Sherman, of Neptune, N.J., was killed Feb. 3 in Mosul, Iraq, when a homemade bomb detonated near his vehicle. He was assigned to the 1st Battalion, 5th Infantry Regiment, 25th Infantry Division, based at Fort Lewis, Wash.

Sherman was the 116th soldier killed in Operation Iraqi Freedom to be buried at Arlington.

A cold drizzle fell and a flock of geese honked overhead as Richard Sherman spoke. He told of the rocks his son scaled in Arizona, the rivers he rafted in Colorado and the glacier he sky-dived above in New Zealand.

"He was a hero to his family and friends long before he met his tragic end in a foreign land," Sherman said.

Stephen Sherman, the eldest of six siblings, lived his first 11 years in Fairfax County. When his parents divorced, he moved with his mother, Bernadette, to New Jersey, where he graduated from high school.

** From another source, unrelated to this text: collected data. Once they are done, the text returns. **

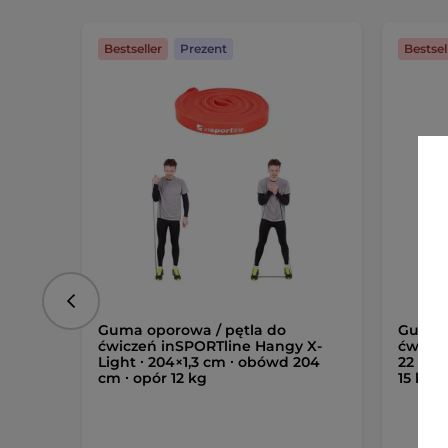
Bestseller
Prezent
Bestsel
Poprzedni
Guma oporowa / pętla do
Guma o
ćwiczeń inSPORTline Hangy X-
ćwicze
Light ∙ 204×1,3 cm ∙ obówd 204
22 mm 
cm ∙ opór 12 kg
15 kg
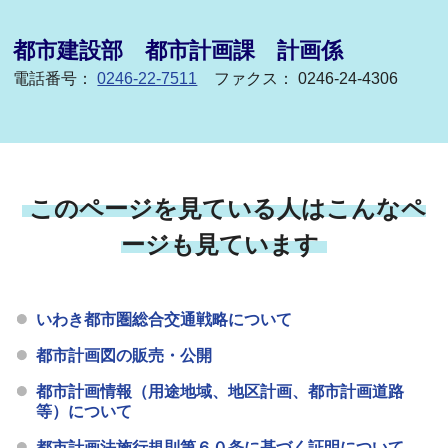
都市建設部 都市計画課 計画係
電話番号：
0246-22-7511
ファクス： 0246-24-4306
このページを見ている人はこんなペ
ージも見ています
いわき都市圏総合交通戦略について
都市計画図の販売・公開
都市計画情報（用途地域、地区計画、都市計画道路
等）について
都市計画法施行規則第６０条に基づく証明について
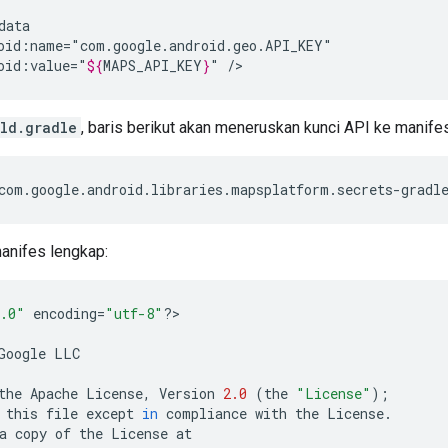
oid:value="
${
MAPS_API_KEY
}
"
ld.gradle
, baris berikut akan meneruskan kunci API ke manife
manifes lengkap:
.0"
encoding
=
"utf-8"
?
>

Google
LLC
the
Apache
License
,
Version
2.0
(
the
"License"
);
this
file
except
in
compliance
with
the
License
.
a
copy
of
the
License
at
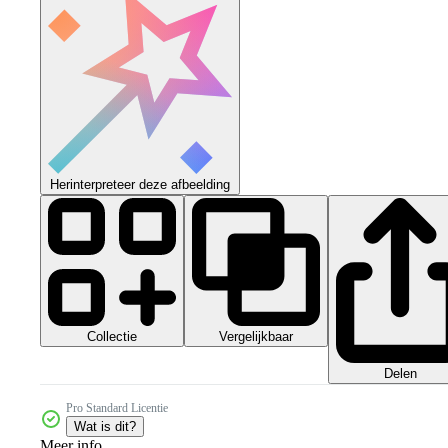
Herinterpreteer deze afbeelding
Collectie
Vergelijkbaar
Delen
Pro Standard Licentie
Wat is dit?
Meer info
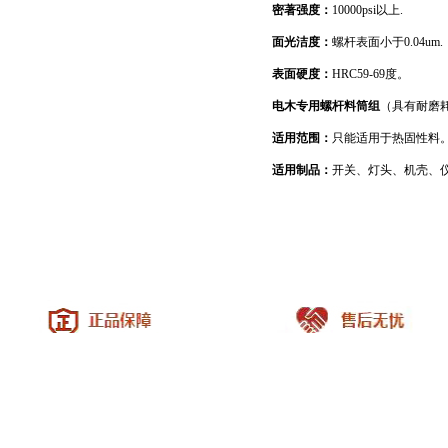
密著强度：
10000psi
以上
.
面光洁度：
螺杆表面小于
0.04um.
表面硬度：
HRC59-69
度。
电木专用螺杆料筒组
（具有耐磨
适用范围：
只能适用于热固性料
适用制品：
开关、灯头、机壳、
|
关于我们
|
联系方式
|
给我留言
|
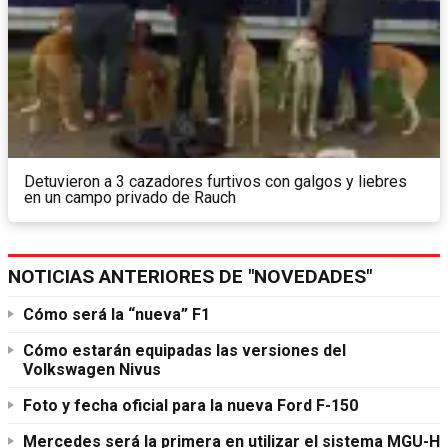
Detuvieron a 3 cazadores furtivos con galgos y liebres
en un campo privado de Rauch
NOTICIAS ANTERIORES DE "NOVEDADES"
Cómo será la “nueva” F1
Cómo estarán equipadas las versiones del
Volkswagen Nivus
Foto y fecha oficial para la nueva Ford F-150
Mercedes será la primera en utilizar el sistema MGU-H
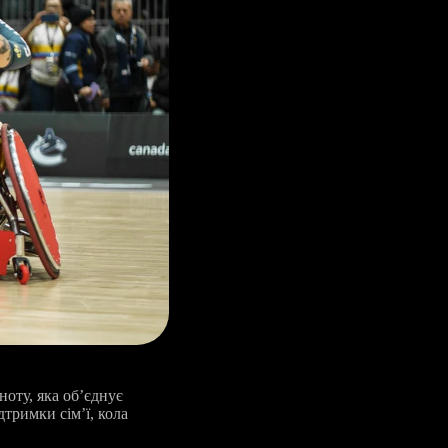
ноту, яка об’єднує
дтримки сім’ї, кола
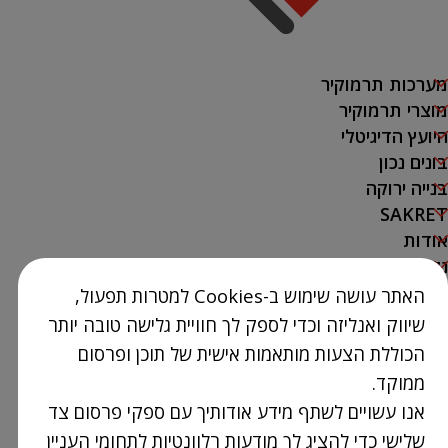
מערכות תרמוקיר
מוצרי תרמוקיר
היועץ הדיגיטלי
בונים נכון
בנייה ירוקה
SAKRET
אודות
נק' מכירה
האתר עושה שימוש ב-Cookies למטרות תפעול,
צור קשר
שיווק ואנליזה וכדי לספק לך חוויית גלישה טובה יותר
03-9386300
הכוללת הצעות מותאמות אישית של תוכן ופרסום
info@Termokir.co.il
ממוקד.
קיבוץ חורשים
אנו עשויים לשתף מידע אודותיך עם ספקי פרסום צד
שלישי כדי להציג לך מודעות רלוונטיות לתחומי העניין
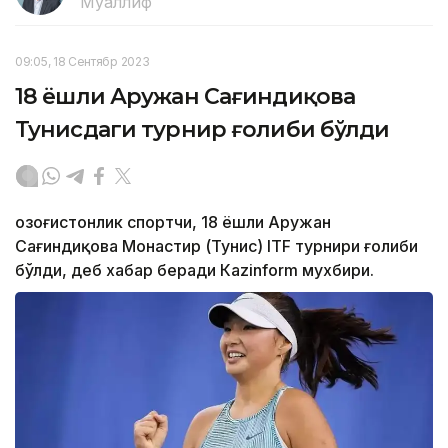
Муаллиф
09:05, 18 Сентябр 2023
18 ёшли Аружан Сағиндиқова
Тунисдаги турнир ғолиби бўлди
Қозоғистонлик спортчи, 18 ёшли Аружан
Сағиндиқова Монастир (Тунис) ITF турнири ғолиби
бўлди, деб хабар беради Каzinform мухбири.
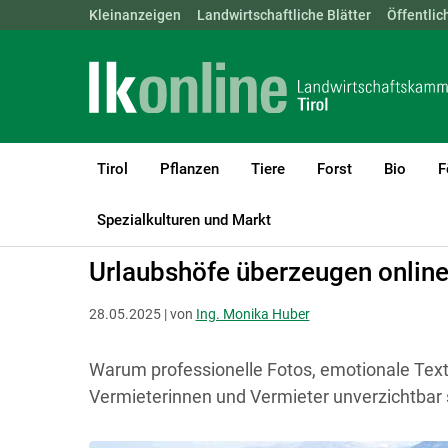
Landwirtschaftskammern:
Kleinanzeigen
Landwirtschaftliche Blätter
ÖSTERREICH
BGLD
Öffentlic
KTN
Tirol
Pflanzen
Tiere
Forst
Bio
F
LK Tirol
Diversifizierung
Urlaub am Bauernhof
Spezialkulturen und Markt
Urlaubshöfe überzeugen online 
28.05.2025 | von
Ing. Monika Huber
Warum professionelle Fotos, emotionale Texte
Vermieterinnen und Vermieter unverzichtbar s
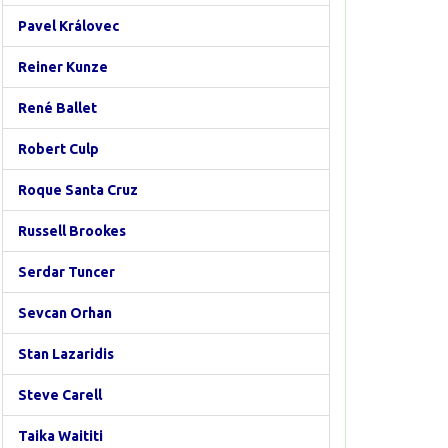
Pavel Královec
Reiner Kunze
René Ballet
Robert Culp
Roque Santa Cruz
Russell Brookes
Serdar Tuncer
Sevcan Orhan
Stan Lazaridis
Steve Carell
Taika Waititi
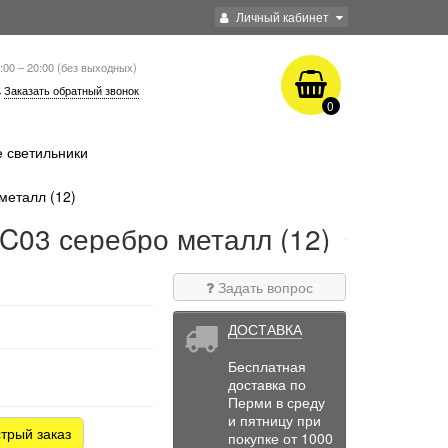
Личный кабинет
:00 – 20:00 (без выходных)
Заказать обратный звонок
0
 светильники
металл (12)
C03 серебро металл (12)
Задать вопрос
ДОСТАВКА
Бесплатная
доставка по
Перми в среду
и пятницу при
трый заказ
покупке от 1000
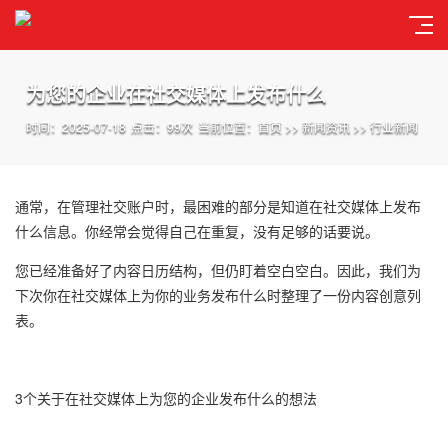
为您的企业在社交媒体上发布什么
时间：2025-07-18
点击：99次
当前位置：
首页
>>
新闻资讯
>>
行业新闻
通常，在管理社交账户时，最困难的部分是知道在社交媒体上发布
什么信息。你经常会觉得自己在重复，没有足够的话要说。
您已经准备好了内容日历结构，但仍盯着空白空白。因此，我们为
下次你在社交媒体上为你的业务发布什么时整理了一份内容创意列
表。
3个关于在社交媒体上为您的企业发布什么的想法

He soon launched a nomadic life in search of excitement. It included an Outward Bound trip to Colorado, college in Oregon, a semester abroad in Australia and a stint managing a rental car operation in the Cayman Islands.

"He just liked to go far away," Richard Sherman, who lives in Great Falls, said in an interview. "Oregon wasn't far enough, so he went to Australia."

But Stephen Sherman was not seeking thrills when he joined the Army in 2003 at age 25.

He wanted job skills, and he thought he could do some good, his father said. He talked of opening a restaurant with his brothers or doing emergency relief work after completing his four-year commitment to the military.

"He had a lot of dreams," Richard Sherman said.

The Army brought Sherman adventure nonetheless. He was deployed to Iraq in October, and two months later he escaped harm when insurgents attacked a mess hall in Mosul, where his unit was stationed.